··· Data excerpts
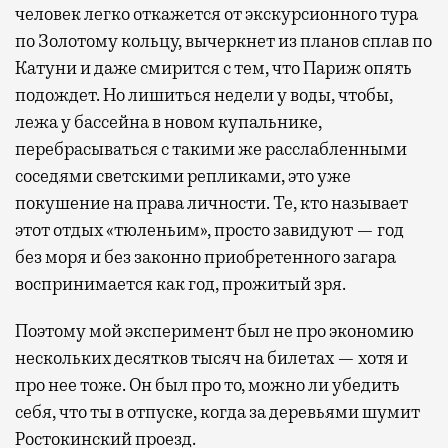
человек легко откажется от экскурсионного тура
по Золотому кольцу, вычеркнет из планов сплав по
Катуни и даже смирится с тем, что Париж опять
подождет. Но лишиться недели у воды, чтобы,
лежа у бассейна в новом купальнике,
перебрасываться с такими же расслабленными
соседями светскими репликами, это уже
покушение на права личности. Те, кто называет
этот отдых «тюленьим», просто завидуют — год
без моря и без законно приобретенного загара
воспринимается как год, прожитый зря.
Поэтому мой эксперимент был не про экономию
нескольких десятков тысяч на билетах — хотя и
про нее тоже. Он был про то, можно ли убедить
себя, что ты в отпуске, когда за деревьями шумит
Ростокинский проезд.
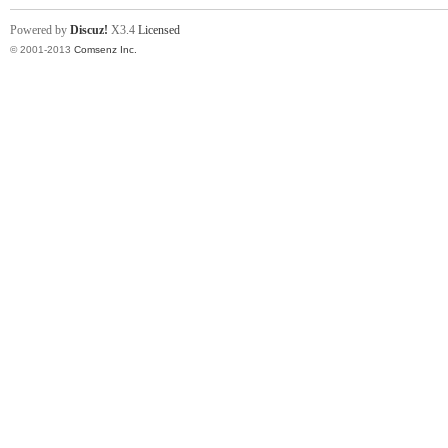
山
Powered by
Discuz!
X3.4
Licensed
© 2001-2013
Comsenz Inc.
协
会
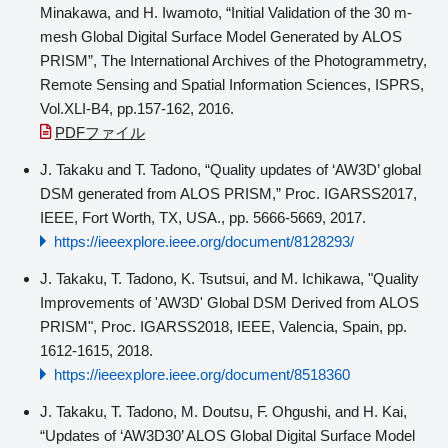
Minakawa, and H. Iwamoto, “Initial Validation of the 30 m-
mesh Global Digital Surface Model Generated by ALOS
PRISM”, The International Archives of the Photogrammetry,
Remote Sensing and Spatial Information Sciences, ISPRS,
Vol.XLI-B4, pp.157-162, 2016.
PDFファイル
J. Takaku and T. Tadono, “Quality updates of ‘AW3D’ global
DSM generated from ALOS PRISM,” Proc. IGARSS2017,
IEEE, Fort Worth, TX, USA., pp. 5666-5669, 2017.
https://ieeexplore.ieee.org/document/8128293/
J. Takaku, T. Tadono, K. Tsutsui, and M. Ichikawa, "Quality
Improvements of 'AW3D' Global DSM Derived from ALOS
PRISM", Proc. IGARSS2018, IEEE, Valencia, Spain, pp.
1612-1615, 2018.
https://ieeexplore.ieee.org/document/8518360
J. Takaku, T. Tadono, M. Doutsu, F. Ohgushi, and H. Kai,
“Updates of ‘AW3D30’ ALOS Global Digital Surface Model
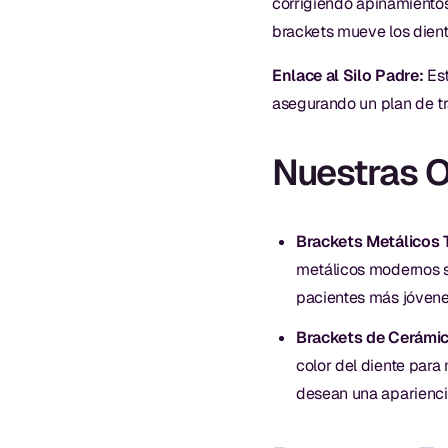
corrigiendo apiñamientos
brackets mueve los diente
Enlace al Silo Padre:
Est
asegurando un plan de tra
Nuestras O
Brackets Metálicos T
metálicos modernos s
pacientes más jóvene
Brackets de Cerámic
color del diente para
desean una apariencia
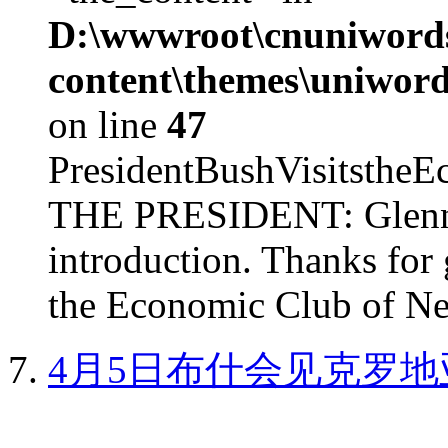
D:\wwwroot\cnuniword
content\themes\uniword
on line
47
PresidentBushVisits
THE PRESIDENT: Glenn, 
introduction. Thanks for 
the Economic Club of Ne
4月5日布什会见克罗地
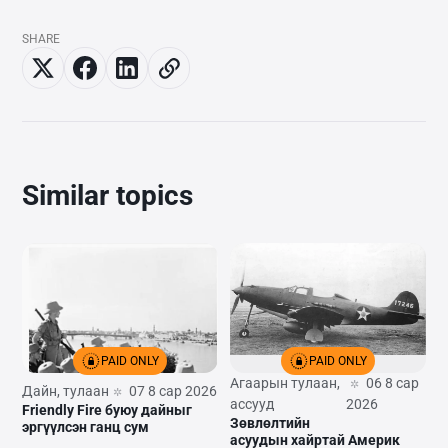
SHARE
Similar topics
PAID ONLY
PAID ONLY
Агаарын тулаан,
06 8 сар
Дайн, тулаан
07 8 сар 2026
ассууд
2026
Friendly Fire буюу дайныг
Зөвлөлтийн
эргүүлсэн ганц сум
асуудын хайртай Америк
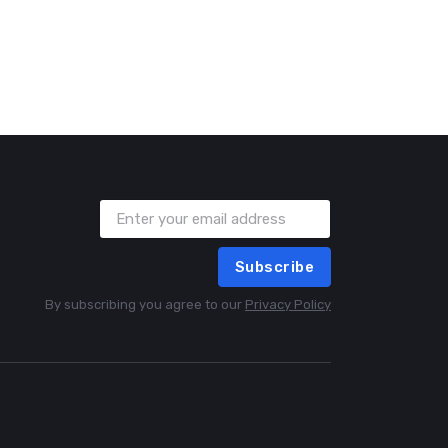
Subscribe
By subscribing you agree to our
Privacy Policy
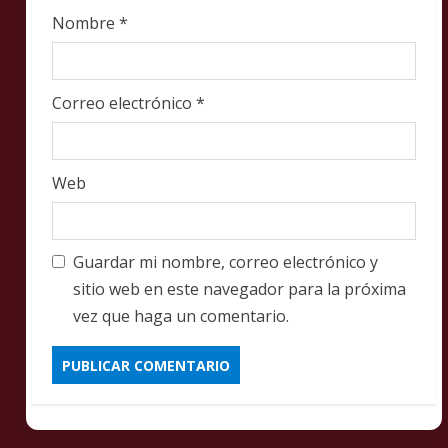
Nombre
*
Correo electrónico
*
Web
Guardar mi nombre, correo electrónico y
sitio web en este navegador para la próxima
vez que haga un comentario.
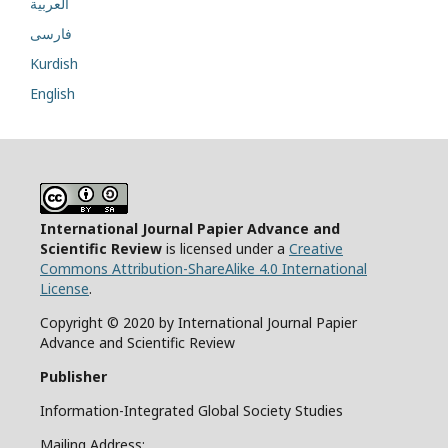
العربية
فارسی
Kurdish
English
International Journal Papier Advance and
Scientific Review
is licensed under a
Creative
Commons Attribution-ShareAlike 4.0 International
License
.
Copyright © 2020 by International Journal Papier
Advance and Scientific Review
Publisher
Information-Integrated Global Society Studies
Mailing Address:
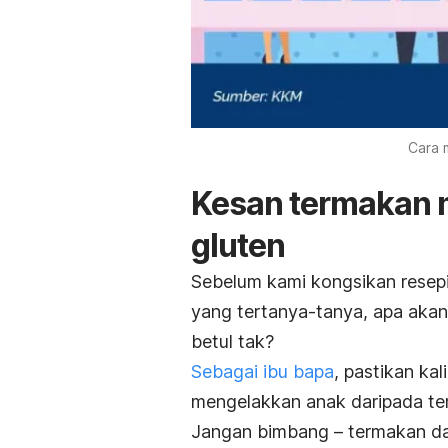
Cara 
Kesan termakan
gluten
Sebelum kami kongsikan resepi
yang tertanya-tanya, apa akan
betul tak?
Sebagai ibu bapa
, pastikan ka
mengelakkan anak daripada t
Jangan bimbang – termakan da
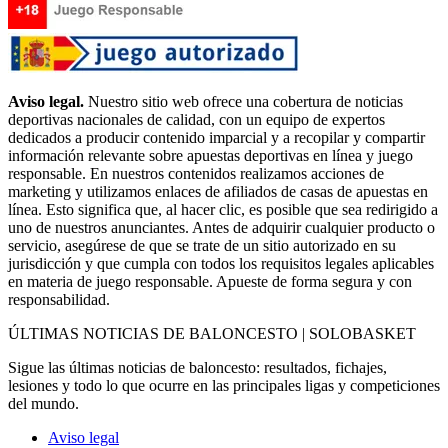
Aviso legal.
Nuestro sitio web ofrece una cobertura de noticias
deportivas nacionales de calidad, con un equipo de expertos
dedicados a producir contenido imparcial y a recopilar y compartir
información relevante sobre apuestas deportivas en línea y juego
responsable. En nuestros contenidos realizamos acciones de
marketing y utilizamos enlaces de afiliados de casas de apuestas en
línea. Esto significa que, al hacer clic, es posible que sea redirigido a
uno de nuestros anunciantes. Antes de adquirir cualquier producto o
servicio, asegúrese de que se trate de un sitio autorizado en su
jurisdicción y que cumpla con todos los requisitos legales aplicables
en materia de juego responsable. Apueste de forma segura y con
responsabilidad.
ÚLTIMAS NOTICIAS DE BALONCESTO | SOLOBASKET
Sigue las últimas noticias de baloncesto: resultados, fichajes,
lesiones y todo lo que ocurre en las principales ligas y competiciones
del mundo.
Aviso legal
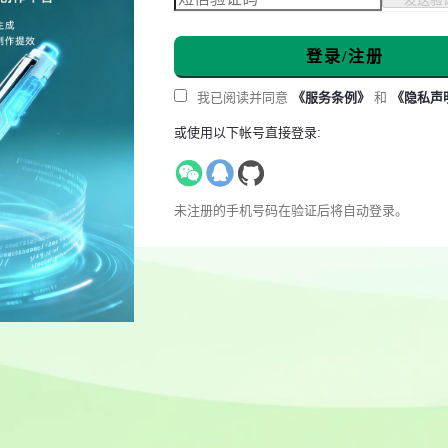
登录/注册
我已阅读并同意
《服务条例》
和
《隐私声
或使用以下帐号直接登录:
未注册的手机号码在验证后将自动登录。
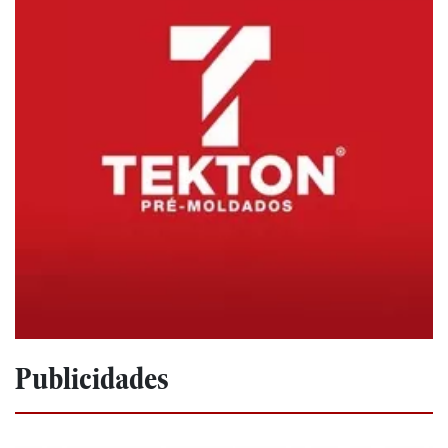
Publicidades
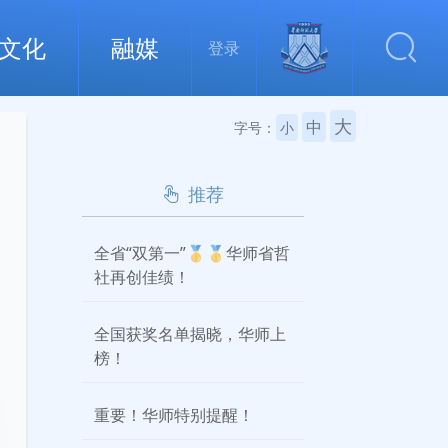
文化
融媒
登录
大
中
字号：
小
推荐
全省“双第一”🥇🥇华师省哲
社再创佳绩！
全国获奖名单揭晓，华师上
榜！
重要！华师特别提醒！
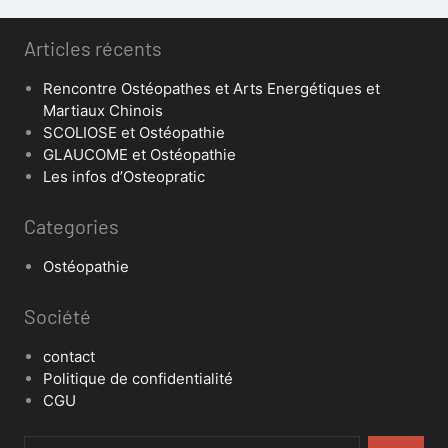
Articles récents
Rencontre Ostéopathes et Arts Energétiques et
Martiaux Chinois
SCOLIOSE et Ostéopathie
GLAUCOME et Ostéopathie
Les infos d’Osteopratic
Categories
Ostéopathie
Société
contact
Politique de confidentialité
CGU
······
Work to complete »
List every line from the entries above in which "Tadono" appears.

Answer section »
J. Takaku and T. Tadono, “Quality updates of ‘AW3D’ global
J. Takaku, T. Tadono, K. Tsutsui, and M. Ichikawa, "Quality
J. Takaku, T. Tadono, M. Doutsu, F. Ohgushi, and H. Kai,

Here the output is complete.